Each of the three above-described approaches to manufacturing connectivity has its place on the shop floor, but interaction-based connectivity provides the most effective answer for the challenges facing modern workers as manufacturers rapidly digitalize their processes and take advantage of increasingly sophisticated equipment. 

The good news is that unlocking the benefits provided by interaction-based connectivity is now easier than ever before thanks to ROO.AI, a cutting-edge solution created to support modern manufacturing workers with information and instruction where, how, and when they need it.

Connecting Workers With ROO.AI

ROO.AI is pioneering a modern interaction-focused approach called Frontline Digital Automation, empowering frontline workers with the next generation in digital assistance. 
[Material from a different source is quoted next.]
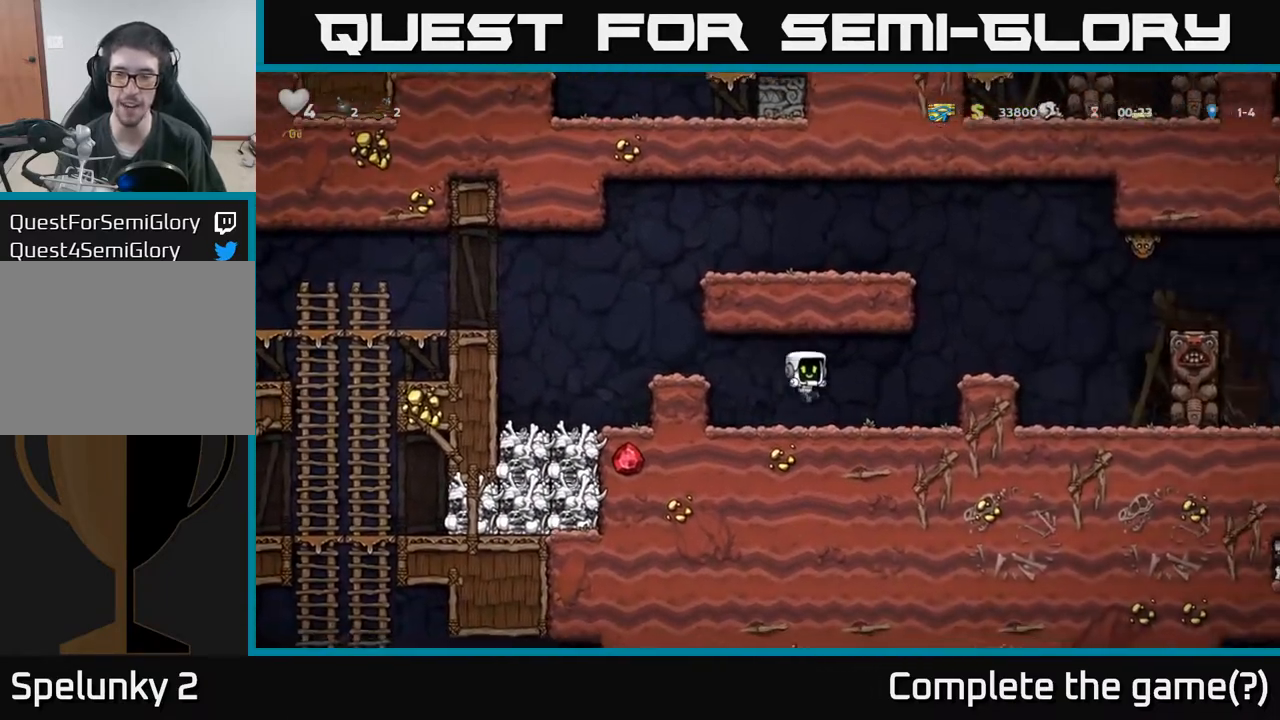
{"buttons": [], "left_stick": "center", "events": [[150, "A", "down"], [300, "A", "up"], [317, "DPAD_RIGHT", "up"]]}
In recent years, office workers have been utilizing AI and bots to automate processes they previously had to perform manually when interacting with computers. For example, customer service representatives might use a call management application and an issue reporting application, which required them to manually copy data between the two. But thanks to AI and bots, customer calls can now trigger automated processes that pull up all necessary customer information in the relevant applications and automatically enter the data where needed, streamlining the process and saving time.

ROO.AI is now bringing that same advanced technology to the frontline worker in the form of smart digital assistance. Frontline Digital Automation interacts with the worker to guide and assist them through a work process, facilitate the collection of data, and automate steps or data processing wherever possible. Guidance can be personalized based on worker experience, data from equipment or other sources, such as the weather forecast. For example, a field service process could be modified based on the current weather in a specific location.

Then ROO.AI takes the technology a step further. Unlike their colleagues in the office that work with a keyboard all day, frontline workers often find text and form-based interfaces cumbersome and poorly suited to their work processes. ROO.AI’s innovative,  fully visual user interface is as familiar and intuitive as it is flexible and powerful, making it capable of meeting the needs of any manufacturing company. Manufacturers that take advantage of ROO.AI frontline digital automation technology can rapidly achieve the interaction-based workplace connectivity that is so necessary to ease the pressure put on frontline workers by digitalization. 


Thanks to innovative digital technologies, manufacturing companies are becoming more productive and efficient. However, the same technologies are making the role of the frontline worker more challenging. Workplace connectivity can be implemented to empower workers to thrive on the modern shop floor, but only when it effectively supports the nature of the workflows executed by frontline workers by paving the way for frontline digital automation with solutions like ROO.AI.